-------- Fragmento del documento --------
La psicología de lo orgiástico como un desborde del sentimiento vital y de fuerza, dentro del cual el dolor actúa como estimulante, me dio la clave para mi concepto del sentimiento trágico, que ha sido malentendido tanto por Aristóteles como, en particular, por nuestros pesimistas. La tragedia está tan lejos de probar el pesimismo de los helenos en el sentido de Schopenhauer, que más bien vale como su decisivo rechazo, como la instancia opuesta. El afirmar la vida, aun en sus problemas más extraños y duros, la voluntad de vivir que, en sacrificio a sus tipos más altos, se alegra de su propia inagotabilidad, esto lo llamo yo dionisíaco y lo adivino como el puente hacia la psicología del poeta trágico. No para librarse del terror y de la compasión, no para purificarse de un afecto peligroso a través de una vehemente descarga -así lo entendió Aristóteles-: sino para, por sobre el terror y la compasión, ser uno mismo la eterna alegría del devenir -alegría que incluye también la alegría del aniquilamiento... Y de este modo regreso al lugar del que partí una vez; el Origen de la tragedia fue mi primera trasmutación de todos los valores: de este modo regreso al fundamento en el cual se origina mi voluntad y mi poder; yo, último discípulo del Dionisos filósofo; yo, maestro del eterno retorno..
--------
Problema planteado 1
Localiza y copia cada línea de las entradas que contenga la cadena "section", distinguiendo entre mayúsculas y minúsculas.
El fragmento y las entradas proceden de fuentes distintas.
-------- Entradas proporcionadas --------
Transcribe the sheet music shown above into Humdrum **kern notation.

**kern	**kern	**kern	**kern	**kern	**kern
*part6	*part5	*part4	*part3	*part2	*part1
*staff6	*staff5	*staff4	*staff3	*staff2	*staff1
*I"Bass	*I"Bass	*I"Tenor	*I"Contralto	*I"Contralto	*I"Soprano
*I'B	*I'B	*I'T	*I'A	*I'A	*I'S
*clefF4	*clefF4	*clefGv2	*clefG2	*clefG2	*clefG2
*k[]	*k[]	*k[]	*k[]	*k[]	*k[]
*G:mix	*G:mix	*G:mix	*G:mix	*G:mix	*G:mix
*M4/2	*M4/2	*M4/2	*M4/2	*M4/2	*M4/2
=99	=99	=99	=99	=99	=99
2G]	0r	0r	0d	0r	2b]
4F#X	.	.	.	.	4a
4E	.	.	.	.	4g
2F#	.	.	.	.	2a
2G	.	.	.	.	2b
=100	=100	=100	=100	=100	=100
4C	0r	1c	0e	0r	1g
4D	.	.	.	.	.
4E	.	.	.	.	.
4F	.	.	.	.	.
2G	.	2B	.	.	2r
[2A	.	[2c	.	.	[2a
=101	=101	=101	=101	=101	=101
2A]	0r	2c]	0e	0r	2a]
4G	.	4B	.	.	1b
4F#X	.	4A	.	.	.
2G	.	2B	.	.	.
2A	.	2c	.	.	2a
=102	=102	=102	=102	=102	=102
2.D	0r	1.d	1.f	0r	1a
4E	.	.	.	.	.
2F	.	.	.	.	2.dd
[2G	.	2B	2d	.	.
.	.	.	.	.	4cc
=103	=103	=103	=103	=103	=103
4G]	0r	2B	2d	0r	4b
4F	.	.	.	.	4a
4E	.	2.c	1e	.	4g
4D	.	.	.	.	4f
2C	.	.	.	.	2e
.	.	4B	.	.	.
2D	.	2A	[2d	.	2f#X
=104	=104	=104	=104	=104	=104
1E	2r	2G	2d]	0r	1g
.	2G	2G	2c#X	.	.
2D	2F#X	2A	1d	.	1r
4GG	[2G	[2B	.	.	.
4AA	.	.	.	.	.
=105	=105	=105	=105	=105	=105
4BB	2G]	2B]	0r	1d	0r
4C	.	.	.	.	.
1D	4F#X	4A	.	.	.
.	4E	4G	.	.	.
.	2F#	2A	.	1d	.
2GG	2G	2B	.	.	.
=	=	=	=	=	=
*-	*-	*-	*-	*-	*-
--------
-------- Entradas proporcionadas --------
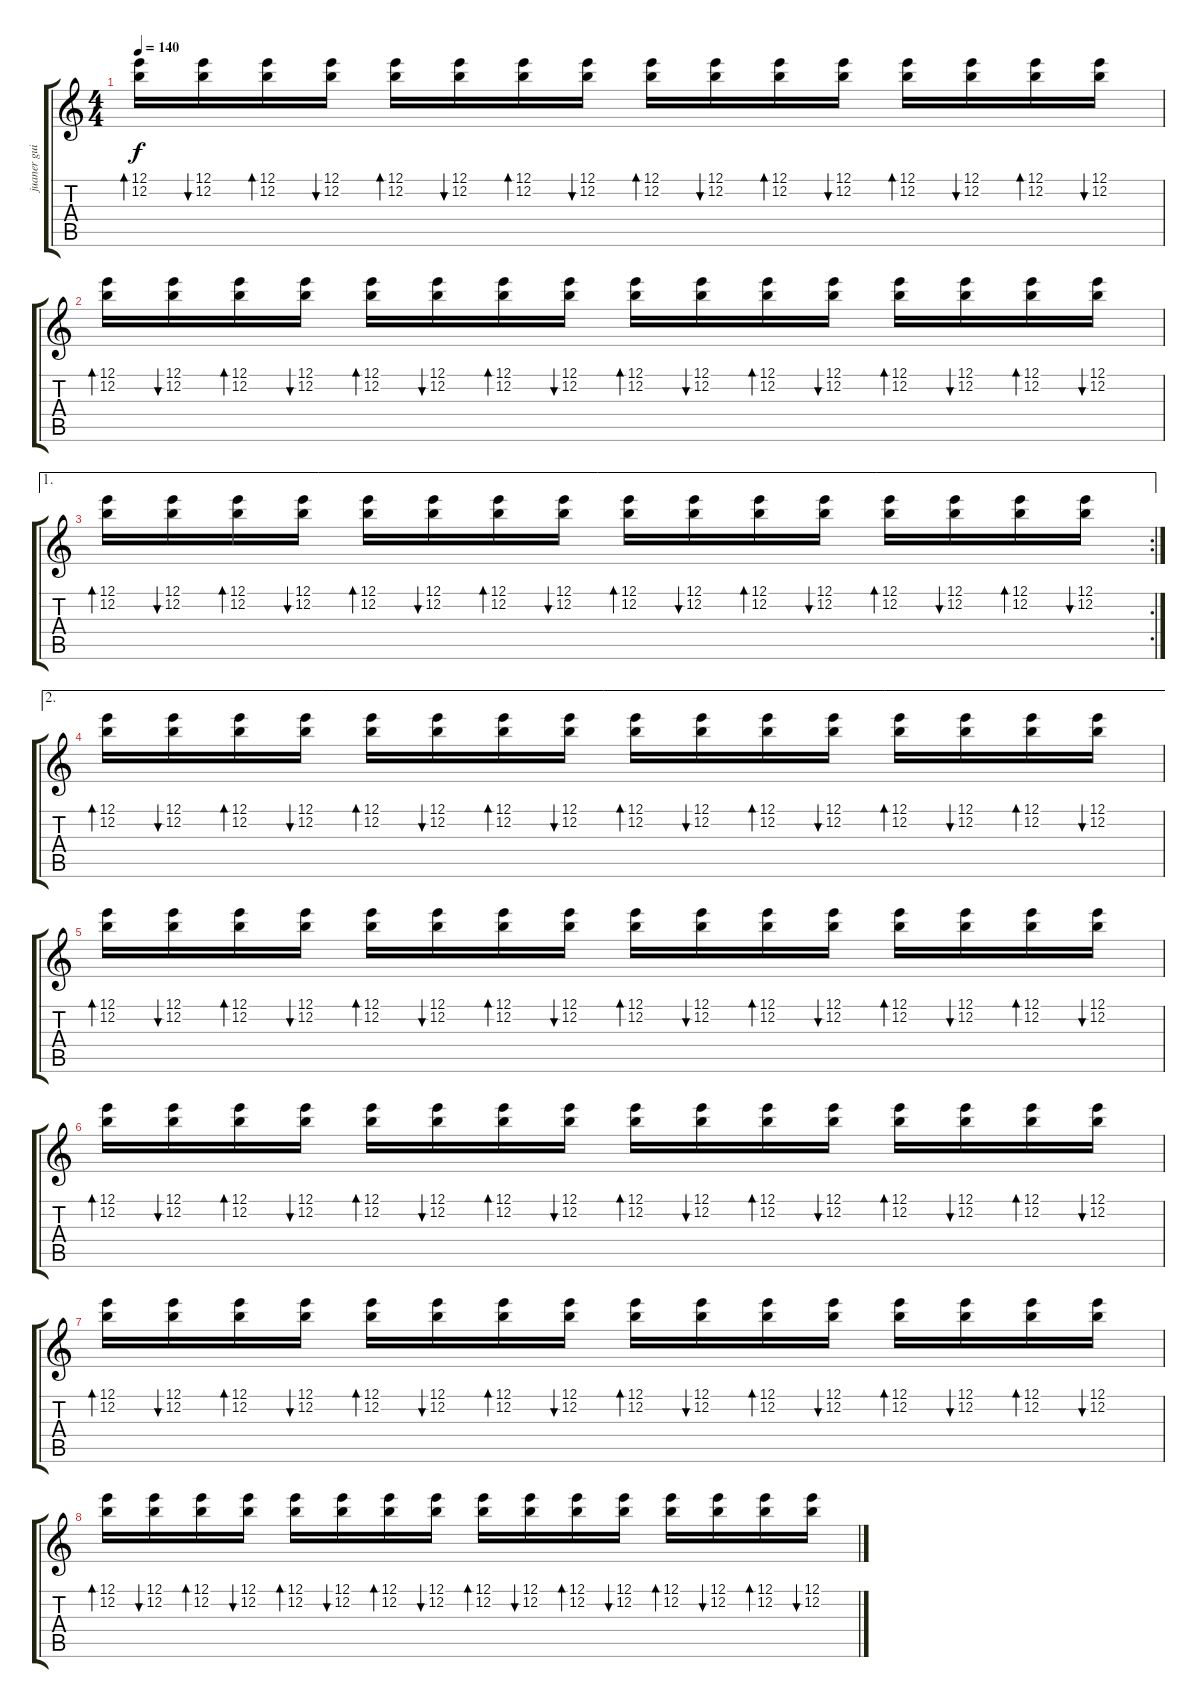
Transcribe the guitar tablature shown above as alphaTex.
--------
-------- Entradas proporcionadas --------
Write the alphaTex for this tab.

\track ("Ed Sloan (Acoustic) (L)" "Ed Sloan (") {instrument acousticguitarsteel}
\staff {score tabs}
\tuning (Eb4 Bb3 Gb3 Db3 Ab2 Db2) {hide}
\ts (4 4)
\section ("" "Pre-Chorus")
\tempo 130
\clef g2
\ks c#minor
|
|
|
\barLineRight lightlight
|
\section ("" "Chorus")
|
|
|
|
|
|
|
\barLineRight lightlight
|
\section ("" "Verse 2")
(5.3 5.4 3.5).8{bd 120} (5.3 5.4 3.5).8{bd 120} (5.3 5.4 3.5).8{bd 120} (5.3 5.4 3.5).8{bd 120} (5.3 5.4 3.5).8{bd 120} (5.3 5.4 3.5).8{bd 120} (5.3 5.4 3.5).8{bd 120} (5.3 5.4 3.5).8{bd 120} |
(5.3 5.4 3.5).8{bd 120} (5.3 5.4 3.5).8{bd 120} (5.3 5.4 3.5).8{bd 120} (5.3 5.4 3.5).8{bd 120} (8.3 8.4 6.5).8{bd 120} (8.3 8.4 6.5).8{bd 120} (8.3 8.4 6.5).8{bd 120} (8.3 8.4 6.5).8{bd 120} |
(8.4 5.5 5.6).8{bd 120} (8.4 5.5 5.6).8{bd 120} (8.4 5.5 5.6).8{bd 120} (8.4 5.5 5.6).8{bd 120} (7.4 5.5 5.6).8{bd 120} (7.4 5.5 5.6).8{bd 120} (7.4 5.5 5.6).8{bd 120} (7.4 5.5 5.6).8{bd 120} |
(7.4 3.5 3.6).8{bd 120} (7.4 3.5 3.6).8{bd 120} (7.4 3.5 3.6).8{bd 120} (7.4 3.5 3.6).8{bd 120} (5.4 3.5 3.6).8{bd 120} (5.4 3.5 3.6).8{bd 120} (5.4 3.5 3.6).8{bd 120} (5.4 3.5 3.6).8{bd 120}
--------
Problema planteado 2
Vuelve a escribir sin cambio alguno el fragmento completo sobre el sentimiento trágico y lo dionisíaco.

Respuesta final 1
\section ("" "Pre-Chorus")
\section ("" "Chorus")
\section ("" "Verse 2")

Respuesta final 2
La psicología de lo orgiástico como un desborde del sentimiento vital y de fuerza, dentro del cual el dolor actúa como estimulante, me dio la clave para mi concepto del sentimiento trágico, que ha sido malentendido tanto por Aristóteles como, en particular, por nuestros pesimistas. La tragedia está tan lejos de probar el pesimismo de los helenos en el sentido de Schopenhauer, que más bien vale como su decisivo rechazo, como la instancia opuesta. El afirmar la vida, aun en sus problemas más extraños y duros, la voluntad de vivir que, en sacrificio a sus tipos más altos, se alegra de su propia inagotabilidad, esto lo llamo yo dionisíaco y lo adivino como el puente hacia la psicología del poeta trágico. No para librarse del terror y de la compasión, no para purificarse de un afecto peligroso a través de una vehemente descarga -así lo entendió Aristóteles-: sino para, por sobre el terror y la compasión, ser uno mismo la eterna alegría del devenir -alegría que incluye también la alegría del aniquilamiento... Y de este modo regreso al lugar del que partí una vez; el Origen de la tragedia fue mi primera trasmutación de todos los valores: de este modo regreso al fundamento en el cual se origina mi voluntad y mi poder; yo, último discípulo del Dionisos filósofo; yo, maestro del eterno retorno..